Excerpted data
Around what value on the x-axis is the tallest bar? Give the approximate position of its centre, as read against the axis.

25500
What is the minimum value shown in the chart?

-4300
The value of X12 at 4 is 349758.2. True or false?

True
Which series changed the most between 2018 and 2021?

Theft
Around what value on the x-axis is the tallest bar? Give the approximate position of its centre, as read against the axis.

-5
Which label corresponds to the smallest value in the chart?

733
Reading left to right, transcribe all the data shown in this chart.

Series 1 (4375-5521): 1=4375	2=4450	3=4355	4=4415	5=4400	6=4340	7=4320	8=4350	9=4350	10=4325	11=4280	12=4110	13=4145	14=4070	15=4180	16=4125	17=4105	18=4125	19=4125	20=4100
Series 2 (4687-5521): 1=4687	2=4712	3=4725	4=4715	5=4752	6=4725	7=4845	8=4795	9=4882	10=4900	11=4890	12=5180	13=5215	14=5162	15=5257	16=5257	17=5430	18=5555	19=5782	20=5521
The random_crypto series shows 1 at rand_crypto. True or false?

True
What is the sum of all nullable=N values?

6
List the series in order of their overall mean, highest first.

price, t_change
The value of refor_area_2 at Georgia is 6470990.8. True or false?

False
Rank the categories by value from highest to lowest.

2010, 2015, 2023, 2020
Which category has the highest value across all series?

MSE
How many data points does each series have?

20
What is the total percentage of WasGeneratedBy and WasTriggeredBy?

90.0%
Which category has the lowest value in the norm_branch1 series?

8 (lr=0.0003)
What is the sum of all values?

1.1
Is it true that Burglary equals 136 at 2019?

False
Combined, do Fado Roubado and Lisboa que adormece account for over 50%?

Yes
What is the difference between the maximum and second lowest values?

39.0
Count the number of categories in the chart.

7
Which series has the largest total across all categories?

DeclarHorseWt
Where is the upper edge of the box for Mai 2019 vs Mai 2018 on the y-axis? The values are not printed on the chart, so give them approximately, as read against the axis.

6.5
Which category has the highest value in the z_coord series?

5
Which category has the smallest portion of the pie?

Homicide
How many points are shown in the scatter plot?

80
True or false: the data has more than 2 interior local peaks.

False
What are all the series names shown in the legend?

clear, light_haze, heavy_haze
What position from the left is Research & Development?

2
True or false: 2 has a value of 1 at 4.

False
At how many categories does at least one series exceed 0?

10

Task brief
Reproduce all of the entries above verbatim, line for line, with nothing changed or left out.

Your solution
Around what value on the x-axis is the tallest bar? Give the approximate position of its centre, as read against the axis.

25500
What is the minimum value shown in the chart?

-4300
The value of X12 at 4 is 349758.2. True or false?

True
Which series changed the most between 2018 and 2021?

Theft
Around what value on the x-axis is the tallest bar? Give the approximate position of its centre, as read against the axis.

-5
Which label corresponds to the smallest value in the chart?

733
Reading left to right, transcribe all the data shown in this chart.

Series 1 (4375-5521): 1=4375	2=4450	3=4355	4=4415	5=4400	6=4340	7=4320	8=4350	9=4350	10=4325	11=4280	12=4110	13=4145	14=4070	15=4180	16=4125	17=4105	18=4125	19=4125	20=4100
Series 2 (4687-5521): 1=4687	2=4712	3=4725	4=4715	5=4752	6=4725	7=4845	8=4795	9=4882	10=4900	11=4890	12=5180	13=5215	14=5162	15=5257	16=5257	17=5430	18=5555	19=5782	20=5521
The random_crypto series shows 1 at rand_crypto. True or false?

True
What is the sum of all nullable=N values?

6
List the series in order of their overall mean, highest first.

price, t_change
The value of refor_area_2 at Georgia is 6470990.8. True or false?

False
Rank the categories by value from highest to lowest.

2010, 2015, 2023, 2020
Which category has the highest value across all series?

MSE
How many data points does each series have?

20
What is the total percentage of WasGeneratedBy and WasTriggeredBy?

90.0%
Which category has the lowest value in the norm_branch1 series?

8 (lr=0.0003)
What is the sum of all values?

1.1
Is it true that Burglary equals 136 at 2019?

False
Combined, do Fado Roubado and Lisboa que adormece account for over 50%?

Yes
What is the difference between the maximum and second lowest values?

39.0
Count the number of categories in the chart.

7
Which series has the largest total across all categories?

DeclarHorseWt
Where is the upper edge of the box for Mai 2019 vs Mai 2018 on the y-axis? The values are not printed on the chart, so give them approximately, as read against the axis.

6.5
Which category has the highest value in the z_coord series?

5
Which category has the smallest portion of the pie?

Homicide
How many points are shown in the scatter plot?

80
True or false: the data has more than 2 interior local peaks.

False
What are all the series names shown in the legend?

clear, light_haze, heavy_haze
What position from the left is Research & Development?

2
True or false: 2 has a value of 1 at 4.

False
At how many categories does at least one series exceed 0?

10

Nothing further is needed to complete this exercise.